My scenario is somewhat involved, so if you're in a hurry, here's an
abstract: I have a daemon that needs about 80MB of RAM to build its
internal data structures, but can pack them to 20MB for the rest of
its lifetime. The other 60MB are never returned to the operating
system. I've thought of building and packing the structures in a
fork()ed process, then piping them over to the main part; is there an
easier way to get my RAM back?

Explanation:

The program is part of a toy IRC bot which reads roughly 100'000 lines
from logfiles and builds a huge dict of dicts which is then used to
build sentences much like word-based dissociated press would. All
entries are ints representing words or, as values of the inner
dictionaries, frequencies.

The final dictionary has about 325'000 entries, and the python process
uses around 80MB of RAM. See the test case at the end of my post:
fill() creates a similiar data structure. If you run it as a script
and compare the 'ps' outputs, you'll see that 'del d' frees only a
small part of the memory to the OS; on my Linux system, about 10%.

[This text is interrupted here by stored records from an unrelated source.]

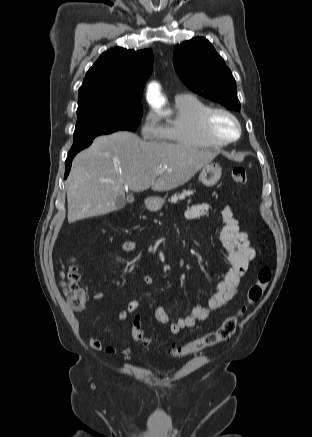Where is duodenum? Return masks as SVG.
Instances as JSON below:
<instances>
[{
    "label": "duodenum",
    "mask_w": 312,
    "mask_h": 437,
    "mask_svg": "<svg viewBox=\"0 0 312 437\" xmlns=\"http://www.w3.org/2000/svg\"><path fill=\"white\" fill-rule=\"evenodd\" d=\"M154 201V199L152 197L147 198V203L148 204H152Z\"/></svg>",
    "instance_id": "duodenum-1"
}]
</instances>
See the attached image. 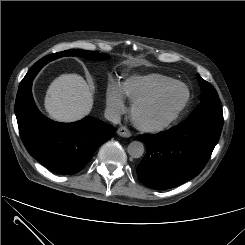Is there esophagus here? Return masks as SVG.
<instances>
[{
	"instance_id": "34e87169",
	"label": "esophagus",
	"mask_w": 245,
	"mask_h": 245,
	"mask_svg": "<svg viewBox=\"0 0 245 245\" xmlns=\"http://www.w3.org/2000/svg\"><path fill=\"white\" fill-rule=\"evenodd\" d=\"M117 134L125 138H128L132 135L131 132L126 127L123 126L118 128Z\"/></svg>"
}]
</instances>
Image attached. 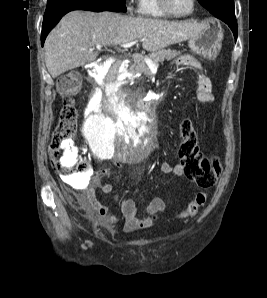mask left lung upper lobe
I'll return each mask as SVG.
<instances>
[{
  "instance_id": "obj_1",
  "label": "left lung upper lobe",
  "mask_w": 267,
  "mask_h": 298,
  "mask_svg": "<svg viewBox=\"0 0 267 298\" xmlns=\"http://www.w3.org/2000/svg\"><path fill=\"white\" fill-rule=\"evenodd\" d=\"M199 3L217 18L234 15L233 0H198Z\"/></svg>"
}]
</instances>
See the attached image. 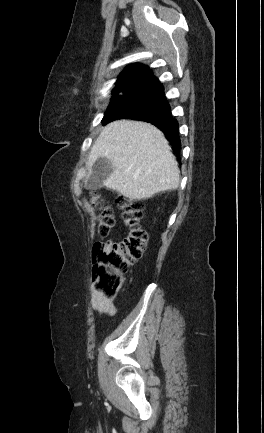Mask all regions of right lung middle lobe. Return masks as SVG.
Masks as SVG:
<instances>
[{"mask_svg": "<svg viewBox=\"0 0 264 433\" xmlns=\"http://www.w3.org/2000/svg\"><path fill=\"white\" fill-rule=\"evenodd\" d=\"M141 89H134L125 94H120L118 97L112 98V101L104 114L102 123L107 124L116 118L126 117L131 114L133 111L132 105L138 101Z\"/></svg>", "mask_w": 264, "mask_h": 433, "instance_id": "1", "label": "right lung middle lobe"}]
</instances>
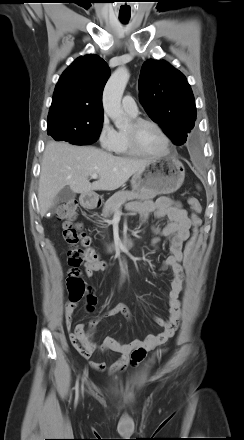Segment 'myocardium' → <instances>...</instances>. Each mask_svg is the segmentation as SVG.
<instances>
[{
	"label": "myocardium",
	"instance_id": "obj_1",
	"mask_svg": "<svg viewBox=\"0 0 244 440\" xmlns=\"http://www.w3.org/2000/svg\"><path fill=\"white\" fill-rule=\"evenodd\" d=\"M130 125H131V129L126 130L125 134H126V138H127V141L129 143L131 149L136 154L143 155V156H149V157H158V156L166 155L171 151V149H172L171 138L168 135V133L166 132V130L163 128V126L160 123H158L157 121H155L153 119H149V118H136V119L132 120ZM143 125H152L155 128H157L158 131L161 133V135L163 136V138L165 140V149L162 152L149 153V152L144 151L141 148L140 143L138 141V137H137V130H138V128H140Z\"/></svg>",
	"mask_w": 244,
	"mask_h": 440
}]
</instances>
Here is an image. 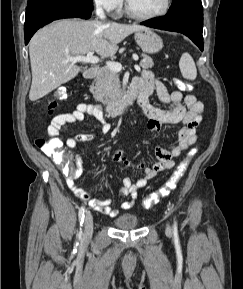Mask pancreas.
Masks as SVG:
<instances>
[{
	"instance_id": "1",
	"label": "pancreas",
	"mask_w": 243,
	"mask_h": 289,
	"mask_svg": "<svg viewBox=\"0 0 243 289\" xmlns=\"http://www.w3.org/2000/svg\"><path fill=\"white\" fill-rule=\"evenodd\" d=\"M143 60L140 66L143 69H149L154 66L153 60L148 55L142 54ZM90 92L96 101L108 103L120 95L119 76L117 72L112 71L109 67H103L96 79L90 86Z\"/></svg>"
}]
</instances>
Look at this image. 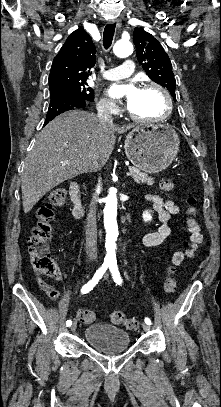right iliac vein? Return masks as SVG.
Listing matches in <instances>:
<instances>
[{
	"label": "right iliac vein",
	"instance_id": "1",
	"mask_svg": "<svg viewBox=\"0 0 221 407\" xmlns=\"http://www.w3.org/2000/svg\"><path fill=\"white\" fill-rule=\"evenodd\" d=\"M76 328H77V323H76V321H73V323L71 324L70 330L72 332H74L76 330Z\"/></svg>",
	"mask_w": 221,
	"mask_h": 407
}]
</instances>
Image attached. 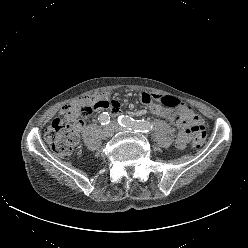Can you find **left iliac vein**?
I'll use <instances>...</instances> for the list:
<instances>
[{
	"label": "left iliac vein",
	"instance_id": "left-iliac-vein-1",
	"mask_svg": "<svg viewBox=\"0 0 248 248\" xmlns=\"http://www.w3.org/2000/svg\"><path fill=\"white\" fill-rule=\"evenodd\" d=\"M111 125L114 127V130L117 132V131H122V130H124V128L121 126V125H119L117 122H115V121H113L112 123H111Z\"/></svg>",
	"mask_w": 248,
	"mask_h": 248
}]
</instances>
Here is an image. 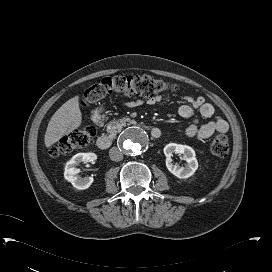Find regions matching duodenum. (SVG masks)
Listing matches in <instances>:
<instances>
[{"mask_svg":"<svg viewBox=\"0 0 272 272\" xmlns=\"http://www.w3.org/2000/svg\"><path fill=\"white\" fill-rule=\"evenodd\" d=\"M102 114H103V110L101 108H97L92 114L93 120L95 122H99L101 120ZM150 134L154 139H157L161 136V131L157 127H152L150 129ZM112 140L113 139L111 136L102 135V136L98 137V139L96 141V145L99 149L105 150L111 146Z\"/></svg>","mask_w":272,"mask_h":272,"instance_id":"obj_1","label":"duodenum"}]
</instances>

Using the standard 'struct' module, I can pack the keys and values of
the outer dictionary into strings, which brings memory usage down to
about 20M. Unfortunately, this has to be done as a second step (as
opposed to always keeping the dictionary in that format), otherwise it
would slow down things too much. Writing everything to disk (using
e.g. 'bsddb3') suffers from the same problem; I really have to do the
initial work in RAM to get acceptable speed.

So, do I really have to do this in two separate processes? Would it
help if I implemented the data storage part as a C extension module?
Or am I worrying too much about a problem that is better left to the
OS's memory management (i.e. swapping)?

Of course I'd also appreciate ideas for more efficient data layouts
;-)

Thomas

---8<---
#!/usr/bin/python

import random
import os

def fill(map):
random.seed(0)
for i in xrange(300000):
k1 = (random.randrange(100),
random.randrange(100),
random.randrange(100))
k2 = random.randrange(100)
if k1 in map:
d = map[k1]
else:
d = dict()
d[k2] = d.get(k2, 0) + 1
map[k1] = d

if __name__ == "__main__":
os.system('ps v')
d = dict()
fill(d)
os.system('ps v')
del d
os.system('ps v')
--->8---

 

[Paul Rubin]

So, do I really have to do this in two separate processes? Would it
help if I implemented the data storage part as a C extension module?
Or am I worrying too much about a problem that is better left to the
OS's memory management (i.e. swapping)?

Of course I'd also appreciate ideas for more efficient data layouts

When faced with such problems I always find it worthwhile to remember
that the phone company managed to issue itemized long-distance bills
to each of its customers, even in the 1960's using mainframe computers
with a few hundred kb of memory and a room full of magtape drives like
you see in old movies. I ask myself "how would a 1960's mainframe
programmer do this, without megabytes of ram?".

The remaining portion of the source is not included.